同展では、鹿児島市内で水彩スケッチ教室を主宰する浜地克徳さんと、教室で学ぶ生徒の作品が展示されている。「天文館三十六景展」のイベント名は葛飾北斎の「富嶽三十六景」から。
浜地さんは大阪生まれ。大学卒業後は、空間、店舗デザインの仕事をしていた。その後、環境活動を行うため、1999年に鹿児島へ移住し有機栽培農業に取り組み始めた。2005年に体調を崩し、農業を断念せざるを得なくなったとき、永沢まことさんの著書「自分発見スケッチ本」に出会い、スケッチにはまっていった。

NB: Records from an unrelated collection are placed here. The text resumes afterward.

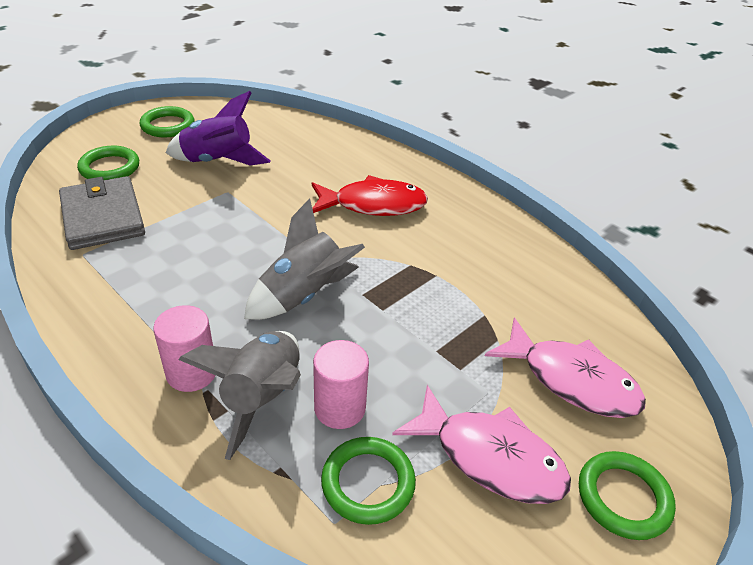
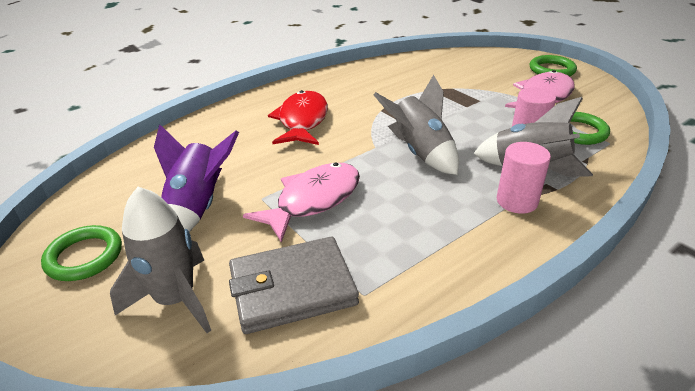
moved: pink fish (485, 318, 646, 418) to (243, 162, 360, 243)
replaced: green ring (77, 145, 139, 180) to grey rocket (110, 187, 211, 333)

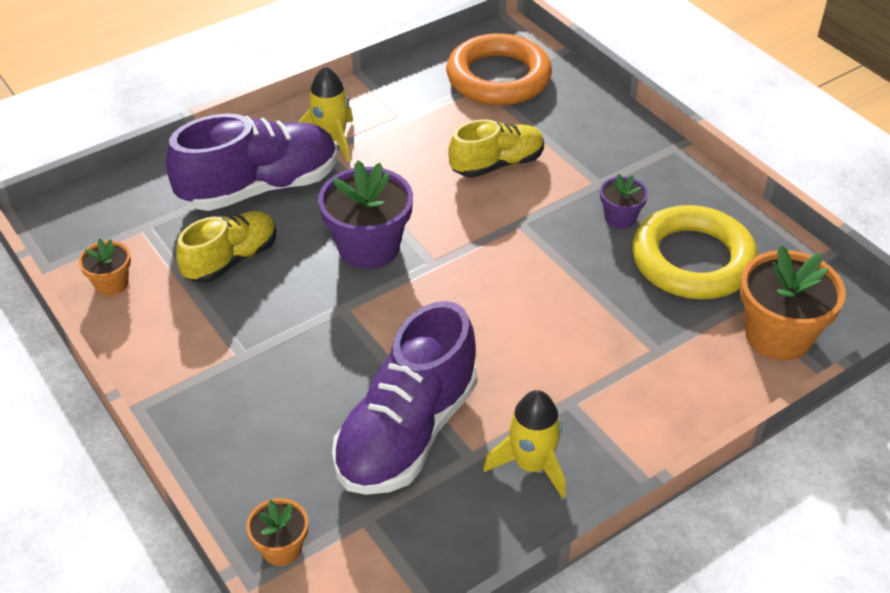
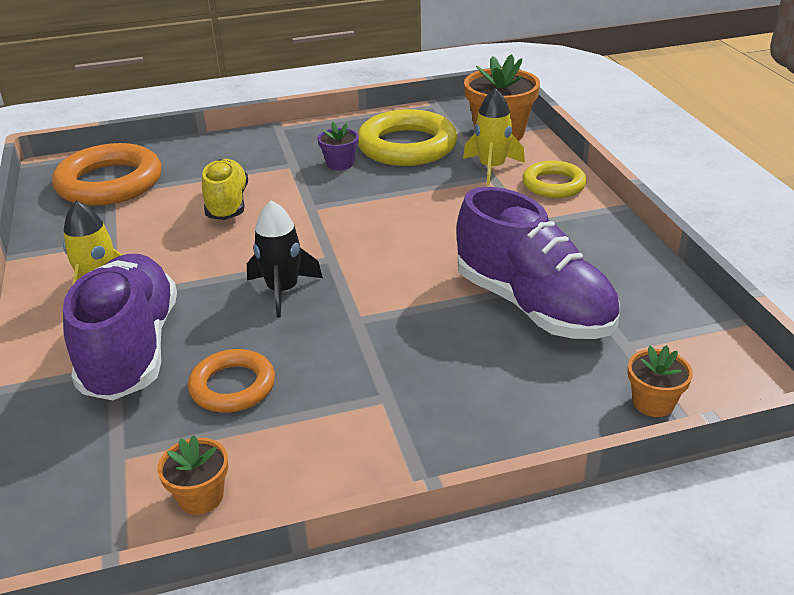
added: yellow ring (522, 160, 586, 198)
moved: yellow rocket (483, 390, 566, 498) to (463, 88, 525, 186)
replaced: yellow shoe (176, 211, 276, 283) to orange ring (188, 349, 275, 413); purple flower pot (318, 160, 413, 269) to black rocket (247, 200, 323, 318)

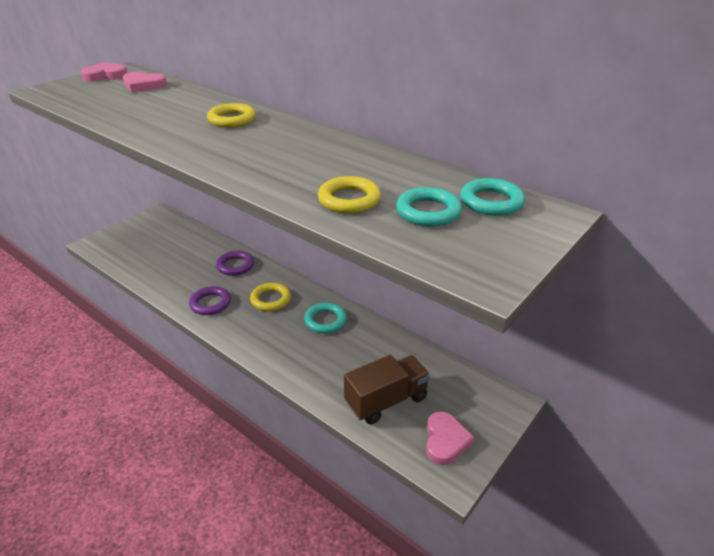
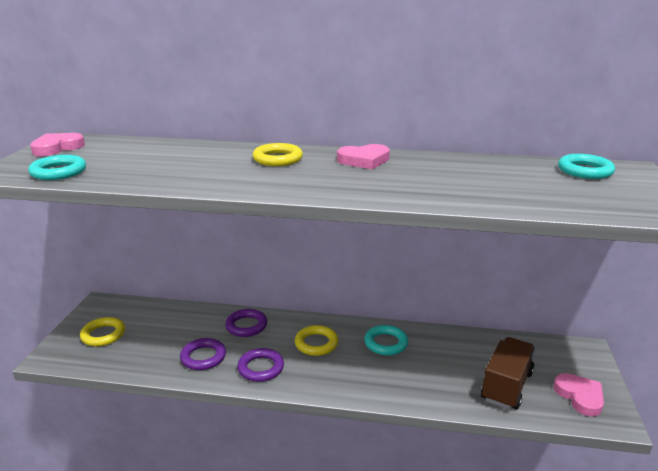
added: purple ring (180, 338, 226, 370)
moved: pink heart (123, 71, 167, 92) to (337, 144, 390, 169); yellow ring (318, 176, 381, 213) to (80, 317, 125, 346); turquoise ring (396, 187, 462, 227) to (28, 155, 86, 180)

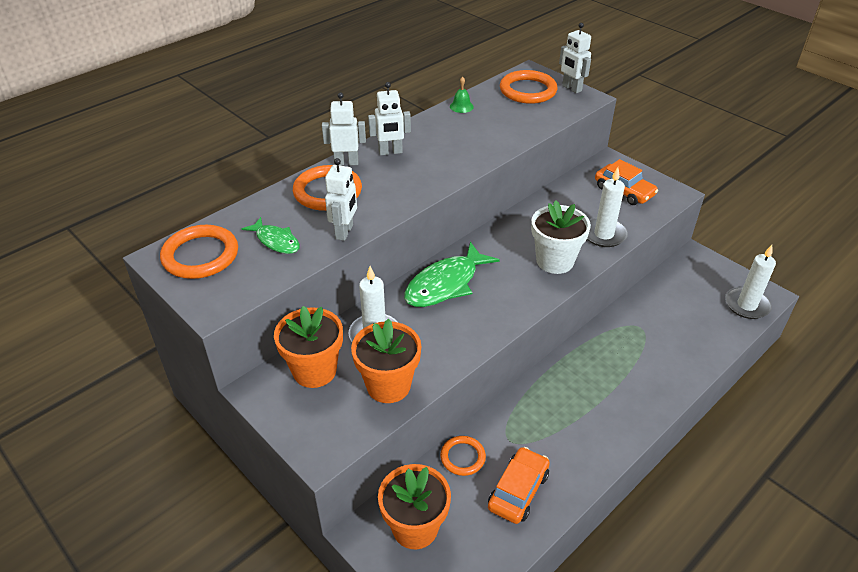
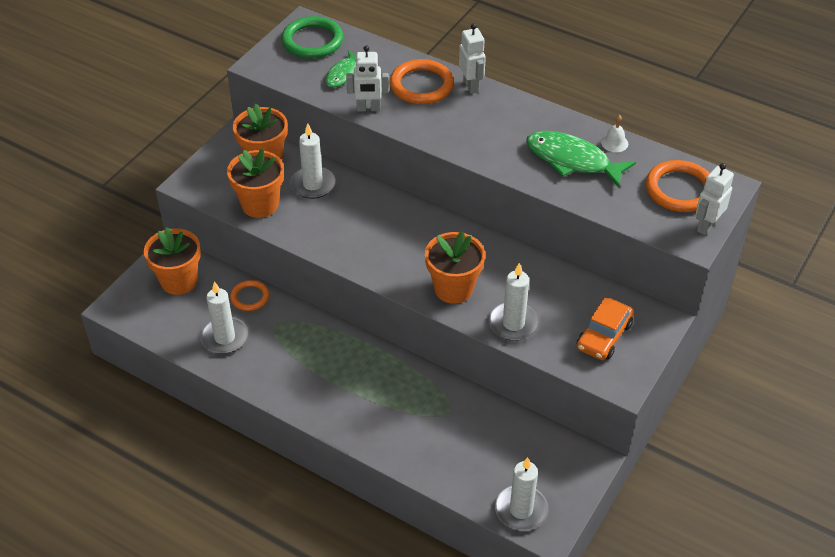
removed: white robot (368, 82, 411, 155)
moved: green fish (404, 242, 500, 307) to (526, 131, 636, 188)
replaced: orange car (488, 447, 550, 524) to white candle (200, 281, 248, 354)
recoloured: orange ring (160, 225, 238, 279) to green ring (281, 16, 343, 59); green bell (450, 77, 474, 113) to white bell (601, 115, 628, 152); white flower pot (531, 200, 591, 274) to orange flower pot (425, 231, 485, 304)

「スケッチは目の前にあるものを、迷いなく、楽しんで描く。ここには絵の原点がある」と浜地さん。作品を出展している生徒の濱田やす子さんも「現場に足を運んで描くことがスケッチの魅力。そこで生まれる人との交流も面白い」と話す。
「天文館」をテーマにした同展。4号から15号までの作品60点が展示されている。「東西南北コンパクトな中にいろいろな表情があって面白い。例えば、照国方面は上品、文化通りはわい雑なイメージ。年代に応じた楽しみ方もできる」と浜地さん。濱田さんは「天文館には緑や花が多く、それが魅力的。今回出展した作品には、さらに若者を描き入れて、天文館のにぎわいを表現したかった」と自作への思いを語る。「描く人によって街の表情が全然違う。それだけ天文館という街に魅力がある」(浜地さん)。
天文館の空き店舗を利用して開催する同展。We Love 天文館協議会副会長の俣野公宏さんは「今回は初めてのケースだったが、文化的事業だったためテナントのオーナーの理解を得やすかった。今後の空き店舗活用の一つのモデルケースになれば」と期待を込める。
開催時間は10時~19時。入場無料。作品の一部はポストカードとして、1枚100円で販売する。今月29日まで。